Pick up the discussion about Julia's use cases and its LLVM dependency after the sentence ending "currently 2.8 GiB." and write what comes next.

## Passage shown
== Segment start ==

Not only for technical computing: changing the narrative around the usecase for Julia

Julia devs have done a good job in the past of pushing LLVM patches upstream, but it would be wonderful if sometime in the next few releases, Julia could depend on an unpatched LLVM.

Sure, that would be great. Let’s hope the next LLVM version doesn’t have any bugs. Seriously, though, Julia uses the LLVM toolchain much harder than most projects. And it’s this intense level of compiler tech that make Julia so fast and capable. I don’t anticipate Julia being able to use a vanilla LLVM version until we stop pushing so hard on compiler tech, which I don’t really see happening anytime soon. Most of the projects in the compiler work thread (that everyone is so excited about) are likely to uncover LLVM bugs that will require patches until proper fixes can be upstreamed. By comparison, the languages you’re comparing Julia are extremely conservative with the language tech they use. Guido van Rossum has repeatedly rejected proposals to add “fancy language techniques” to CPython, even if they provided significant speedups.

Along that note, the package manager and packaging ecosystem isn’t currently very friendly to system Julia installations. My ~/.julia folder is currently 2.8 GiB.

== Segment end ==

Stored data entries

== Segment start ==

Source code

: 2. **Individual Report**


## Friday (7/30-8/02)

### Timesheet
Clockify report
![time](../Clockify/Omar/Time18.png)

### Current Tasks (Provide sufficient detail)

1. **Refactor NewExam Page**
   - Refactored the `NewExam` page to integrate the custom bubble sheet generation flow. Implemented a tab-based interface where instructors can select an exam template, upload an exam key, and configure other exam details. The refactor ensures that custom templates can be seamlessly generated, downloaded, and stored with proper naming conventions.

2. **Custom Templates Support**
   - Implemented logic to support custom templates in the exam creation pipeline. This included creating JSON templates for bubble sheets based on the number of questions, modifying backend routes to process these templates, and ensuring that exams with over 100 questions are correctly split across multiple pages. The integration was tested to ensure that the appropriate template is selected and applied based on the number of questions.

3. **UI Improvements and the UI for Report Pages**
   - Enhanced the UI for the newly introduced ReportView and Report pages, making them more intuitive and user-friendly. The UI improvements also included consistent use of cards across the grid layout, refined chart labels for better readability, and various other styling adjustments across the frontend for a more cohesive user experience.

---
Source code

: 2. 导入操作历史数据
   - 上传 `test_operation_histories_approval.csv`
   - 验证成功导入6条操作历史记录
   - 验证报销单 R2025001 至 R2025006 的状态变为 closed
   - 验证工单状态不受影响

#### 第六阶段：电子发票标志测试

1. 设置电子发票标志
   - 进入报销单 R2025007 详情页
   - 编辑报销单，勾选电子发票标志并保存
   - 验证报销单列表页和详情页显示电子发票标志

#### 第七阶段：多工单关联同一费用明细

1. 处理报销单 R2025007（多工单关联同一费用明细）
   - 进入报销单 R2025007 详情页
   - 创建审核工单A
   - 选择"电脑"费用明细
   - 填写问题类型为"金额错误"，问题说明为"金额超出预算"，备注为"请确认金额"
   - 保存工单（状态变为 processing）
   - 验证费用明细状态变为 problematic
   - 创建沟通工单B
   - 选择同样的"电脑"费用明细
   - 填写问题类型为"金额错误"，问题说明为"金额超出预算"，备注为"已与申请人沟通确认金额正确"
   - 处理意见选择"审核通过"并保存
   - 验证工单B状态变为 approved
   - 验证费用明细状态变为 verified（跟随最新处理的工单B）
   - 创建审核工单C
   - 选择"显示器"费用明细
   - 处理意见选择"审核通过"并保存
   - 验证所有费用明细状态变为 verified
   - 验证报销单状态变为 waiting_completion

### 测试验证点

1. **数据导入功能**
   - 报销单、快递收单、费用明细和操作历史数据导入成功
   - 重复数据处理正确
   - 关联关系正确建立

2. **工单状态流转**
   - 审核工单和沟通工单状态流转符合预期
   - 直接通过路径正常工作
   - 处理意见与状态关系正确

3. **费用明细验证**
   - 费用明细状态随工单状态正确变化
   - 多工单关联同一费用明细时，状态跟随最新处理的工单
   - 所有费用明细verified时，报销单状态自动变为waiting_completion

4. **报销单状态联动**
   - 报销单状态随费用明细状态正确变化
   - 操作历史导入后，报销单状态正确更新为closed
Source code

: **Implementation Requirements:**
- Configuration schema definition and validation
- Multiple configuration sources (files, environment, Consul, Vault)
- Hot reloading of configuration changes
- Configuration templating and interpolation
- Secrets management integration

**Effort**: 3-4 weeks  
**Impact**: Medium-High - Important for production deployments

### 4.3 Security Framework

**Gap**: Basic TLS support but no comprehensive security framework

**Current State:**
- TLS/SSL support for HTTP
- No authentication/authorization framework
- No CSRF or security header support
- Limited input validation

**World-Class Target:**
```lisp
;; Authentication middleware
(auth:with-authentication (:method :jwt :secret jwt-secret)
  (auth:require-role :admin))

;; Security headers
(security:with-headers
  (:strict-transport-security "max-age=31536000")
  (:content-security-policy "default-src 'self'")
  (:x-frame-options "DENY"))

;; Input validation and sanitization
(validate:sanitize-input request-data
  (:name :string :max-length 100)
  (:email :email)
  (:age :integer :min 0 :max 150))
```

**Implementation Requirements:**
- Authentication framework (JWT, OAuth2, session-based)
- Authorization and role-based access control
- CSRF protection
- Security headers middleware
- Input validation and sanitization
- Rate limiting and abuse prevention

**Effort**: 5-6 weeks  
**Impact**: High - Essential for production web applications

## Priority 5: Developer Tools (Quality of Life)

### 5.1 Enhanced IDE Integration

== Segment end ==

## Result of the exercise
You must have a lot of stuff installed! Mine is only 60 MB. Have you tried doing pkg> gc? That will clean up any package versions that are no longer referenced by any manifest file.

As far as I know there’s no good way currently to provide system installation of common packages that can be shared between users.

There absolutely is. Your default DEPOT_PATH will include something like /usr/share/julia and /usr/local/share/julia. These are where shared installations should go. Any packages installed there with the right permissions will be usable by any user with those depots in their depot path.

Because Julia doesn’t come packaged on most distributions, any software written in Julia must be distributed alongside the Julia runtime. PackageCompiler is great for this if you can get it to work with your software, but it still needs polish, and the binaries it produces are still rather heavy. Other solutions involving bringing along a whole Julia installation are of course even more heavyweight, and then you’re also stuck with the often very large pause of compilation time at invocation.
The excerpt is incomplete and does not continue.